▶ WHAT THE EXERCISE ASKS:
Your answer must be an exact copy of the records below, with every picture left out.

▶ Stored data:
——

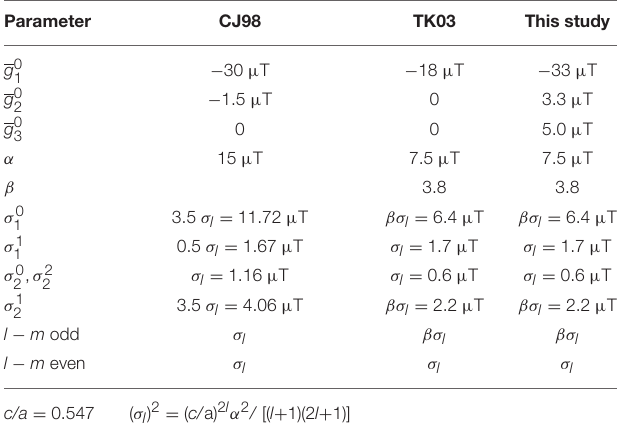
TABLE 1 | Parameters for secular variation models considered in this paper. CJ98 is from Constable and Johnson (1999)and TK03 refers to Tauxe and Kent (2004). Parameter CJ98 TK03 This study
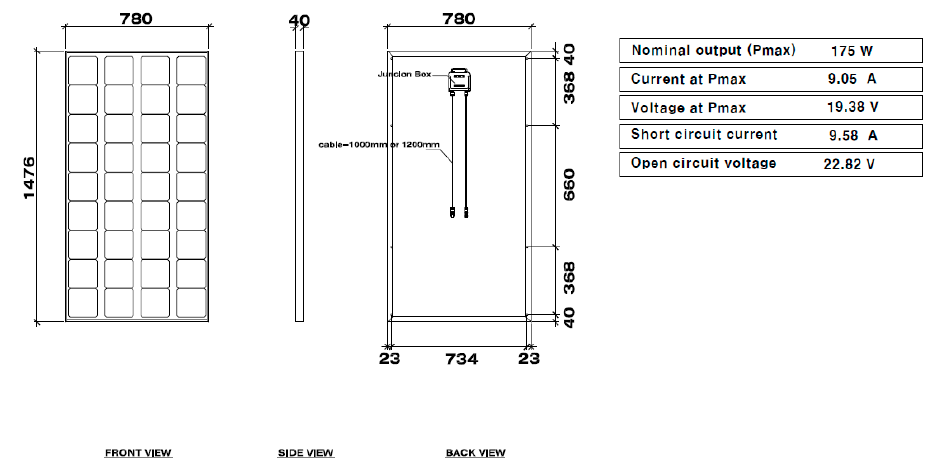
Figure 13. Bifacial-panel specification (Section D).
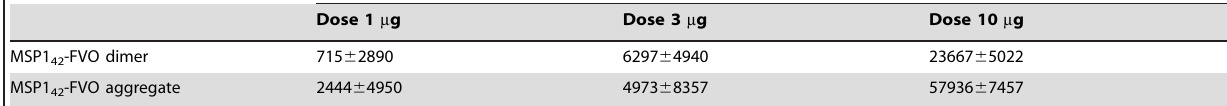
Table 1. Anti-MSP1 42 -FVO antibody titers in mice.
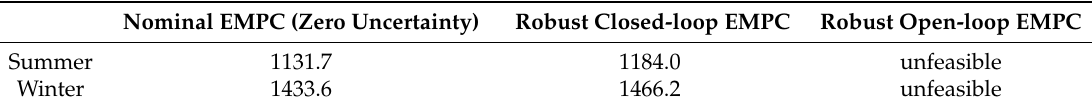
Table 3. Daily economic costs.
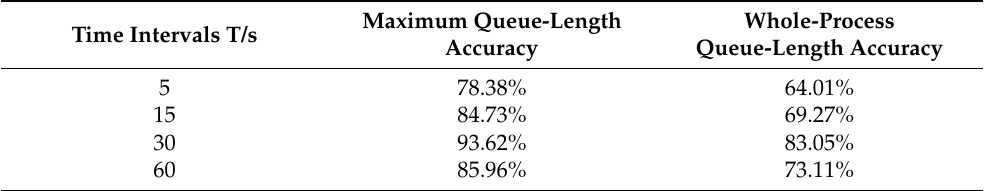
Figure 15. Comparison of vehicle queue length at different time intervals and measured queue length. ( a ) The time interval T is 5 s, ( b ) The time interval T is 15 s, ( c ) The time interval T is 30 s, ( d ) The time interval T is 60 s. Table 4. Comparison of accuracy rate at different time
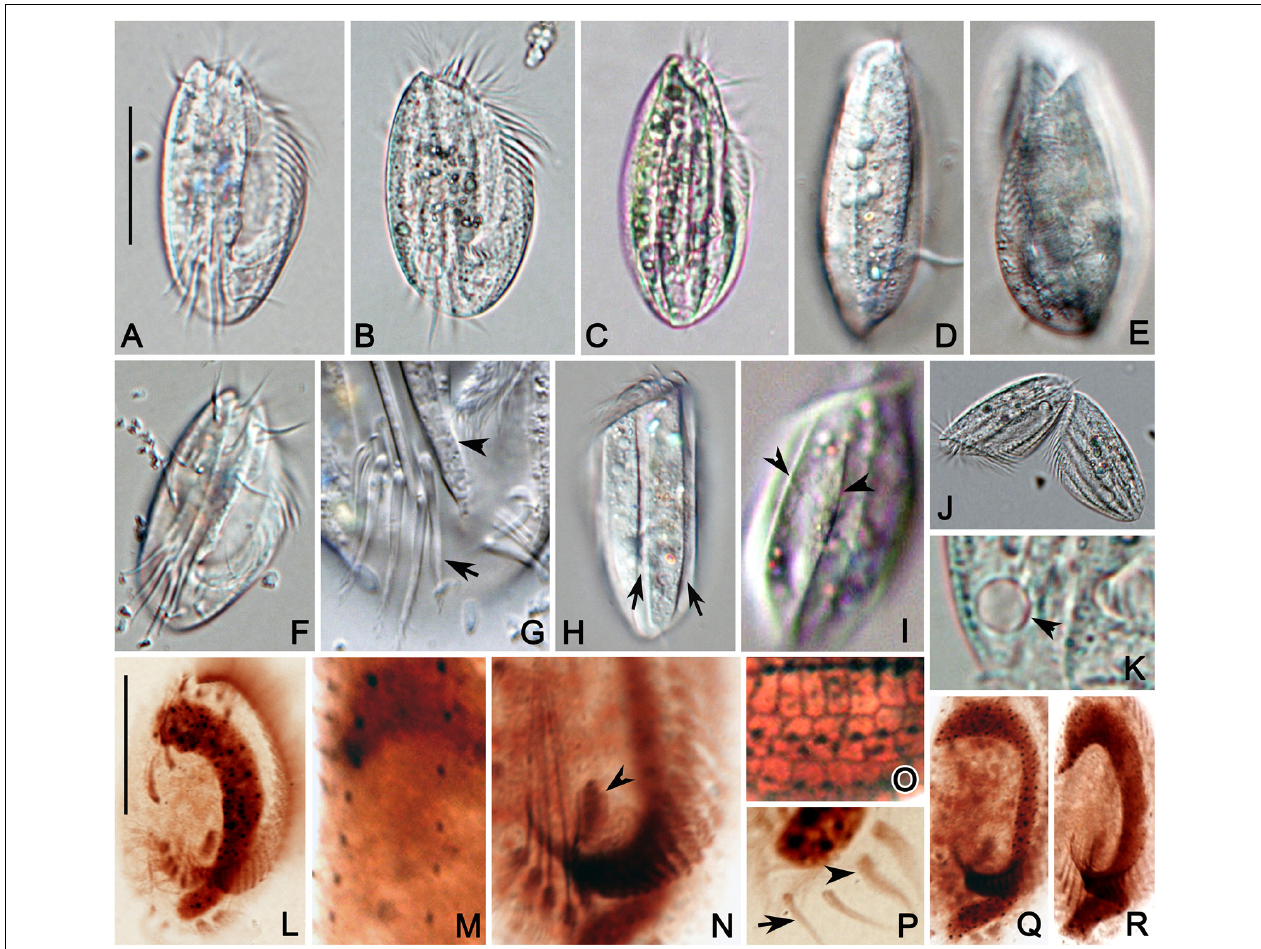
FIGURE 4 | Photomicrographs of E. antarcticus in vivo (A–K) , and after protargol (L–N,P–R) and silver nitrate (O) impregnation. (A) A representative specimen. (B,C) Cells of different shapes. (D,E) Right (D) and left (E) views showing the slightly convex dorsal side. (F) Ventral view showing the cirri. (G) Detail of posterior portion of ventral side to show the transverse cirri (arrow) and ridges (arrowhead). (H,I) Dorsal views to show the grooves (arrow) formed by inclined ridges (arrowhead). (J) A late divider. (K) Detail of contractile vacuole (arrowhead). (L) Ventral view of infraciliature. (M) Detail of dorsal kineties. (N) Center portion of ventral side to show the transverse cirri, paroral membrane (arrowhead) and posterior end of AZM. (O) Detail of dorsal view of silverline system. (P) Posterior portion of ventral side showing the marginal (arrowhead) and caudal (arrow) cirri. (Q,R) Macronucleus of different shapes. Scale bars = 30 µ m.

——

▶ SOLUTION TO THIS EXERCISE:
TABLE 1 | Parameters for secular variation models considered in this paper. CJ98 is from Constable and Johnson (1999)and TK03 refers to Tauxe and Kent (2004). Parameter CJ98 TK03 This study
Figure 13. Bifacial-panel specification (Section D).
Table 1. Anti-MSP1 42 -FVO antibody titers in mice.
Table 3. Daily economic costs.
Figure 15. Comparison of vehicle queue length at different time intervals and measured queue length. ( a ) The time interval T is 5 s, ( b ) The time interval T is 15 s, ( c ) The time interval T is 30 s, ( d ) The time interval T is 60 s. Table 4. Comparison of accuracy rate at different time
FIGURE 4 | Photomicrographs of E. antarcticus in vivo (A–K) , and after protargol (L–N,P–R) and silver nitrate (O) impregnation. (A) A representative specimen. (B,C) Cells of different shapes. (D,E) Right (D) and left (E) views showing the slightly convex dorsal side. (F) Ventral view showing the cirri. (G) Detail of posterior portion of ventral side to show the transverse cirri (arrow) and ridges (arrowhead). (H,I) Dorsal views to show the grooves (arrow) formed by inclined ridges (arrowhead). (J) A late divider. (K) Detail of contractile vacuole (arrowhead). (L) Ventral view of infraciliature. (M) Detail of dorsal kineties. (N) Center portion of ventral side to show the transverse cirri, paroral membrane (arrowhead) and posterior end of AZM. (O) Detail of dorsal view of silverline system. (P) Posterior portion of ventral side showing the marginal (arrowhead) and caudal (arrow) cirri. (Q,R) Macronucleus of different shapes. Scale bars = 30 µ m.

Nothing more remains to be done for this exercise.